Chinese state-owned company

The China Three Gorges Corporation (CTG; ) is a Chinese state-owned power company, established on 27 September 1993. The company was responsible for the construction of the Three Gorges Dam-project, the world's largest hydroelectric power plant, that went into operation in 2008. In September 2002, CTG established the subsidiary company China Yangtze Power, which took over operations and management of Gezhouba and Three Gorges dams. CTG is one of the world's largest energy companies with total assets of RMB 475.5 billion (app. USD 77.3 billion) in 2014. Other than hydroelectric dams, the company also operates onshore and offshore wind farms.

== Business ==
Apart from Gezhouba and the Three Gorges Dam, CTG operates and develops other hydroelectric projects on the Yangtze River - Xiangjiaba Dam, Xiluodu Dam, Baihetan Dam (the world's second largest hydroelectric power plant) and Wudongde Dam. By the end of 2014 CTG had 46.3 GW of total hydropower installed capacity in China and over 28 GW of total installed capacity under construction or development.

CTG started to develop wind power in 2007 and also entered the solar power industry in 2011. By 2014, it had 31 wind power projects in operation and additionally 33 under construction or development. It also had 37 solar power projects in operation and 18 under construction or development. Total installed capacity at the time was 3,707 MW in operation, with 3,050 MW under construction or development.

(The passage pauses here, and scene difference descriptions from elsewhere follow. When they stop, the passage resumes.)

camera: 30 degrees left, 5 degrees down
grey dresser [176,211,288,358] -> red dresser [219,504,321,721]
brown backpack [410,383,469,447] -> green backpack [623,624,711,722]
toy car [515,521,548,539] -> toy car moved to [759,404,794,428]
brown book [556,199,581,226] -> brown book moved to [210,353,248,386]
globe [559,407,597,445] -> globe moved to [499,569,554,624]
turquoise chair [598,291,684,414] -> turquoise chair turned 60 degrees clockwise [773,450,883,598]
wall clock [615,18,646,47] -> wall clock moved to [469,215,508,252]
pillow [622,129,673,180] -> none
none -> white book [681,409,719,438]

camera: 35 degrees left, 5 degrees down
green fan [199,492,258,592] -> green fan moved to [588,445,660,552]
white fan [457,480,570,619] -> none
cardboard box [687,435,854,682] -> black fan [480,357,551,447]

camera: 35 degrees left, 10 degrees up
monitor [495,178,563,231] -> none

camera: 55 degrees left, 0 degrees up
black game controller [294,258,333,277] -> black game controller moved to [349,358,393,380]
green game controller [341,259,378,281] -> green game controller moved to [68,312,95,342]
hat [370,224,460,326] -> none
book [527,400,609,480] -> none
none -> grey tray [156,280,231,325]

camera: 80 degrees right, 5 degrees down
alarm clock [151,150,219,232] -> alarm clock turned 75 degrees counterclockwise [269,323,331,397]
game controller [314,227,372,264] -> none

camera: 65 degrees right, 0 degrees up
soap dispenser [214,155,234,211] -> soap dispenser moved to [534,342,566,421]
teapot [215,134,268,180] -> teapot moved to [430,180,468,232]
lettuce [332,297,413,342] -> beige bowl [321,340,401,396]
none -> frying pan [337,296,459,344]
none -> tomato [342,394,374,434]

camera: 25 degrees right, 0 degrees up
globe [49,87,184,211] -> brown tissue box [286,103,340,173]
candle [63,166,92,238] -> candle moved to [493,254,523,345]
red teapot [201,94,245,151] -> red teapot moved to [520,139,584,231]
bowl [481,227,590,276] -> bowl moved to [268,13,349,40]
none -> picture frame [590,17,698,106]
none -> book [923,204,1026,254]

As of the end of 2013, CTG had business in 37 countries and regions, with 84 ongoing international construction and investment projects. In December 2011, China Three Gorges Corporation acquired a 21.35% Portuguese government's stake in Energias de Portugal for €2.69 billion.

In December 2011 China Three Gorges Corporation paid HK$2.1 billion (US$270 million) for a 29% stake in China Power New Energy Development.

China Yangtze River Three Gorges Corporation is involved in developing, building, and operating hydroelectric power facilities in Brazil.

== U.S. sanctions ==

In August 2020, the United States Department of Defense published the names of companies with links to the People's Liberation Army operating directly or indirectly in the United States. CTG was included on the list. In November 2020, Donald Trump issued an executive order prohibiting any American company or individual from owning shares in companies that the United States Department of Defense has listed as having links to the People's Liberation Army, which included CTG. In January 2024, the United States Department of Defense named CTG on its list of "Chinese Military Companies Operating in the United States."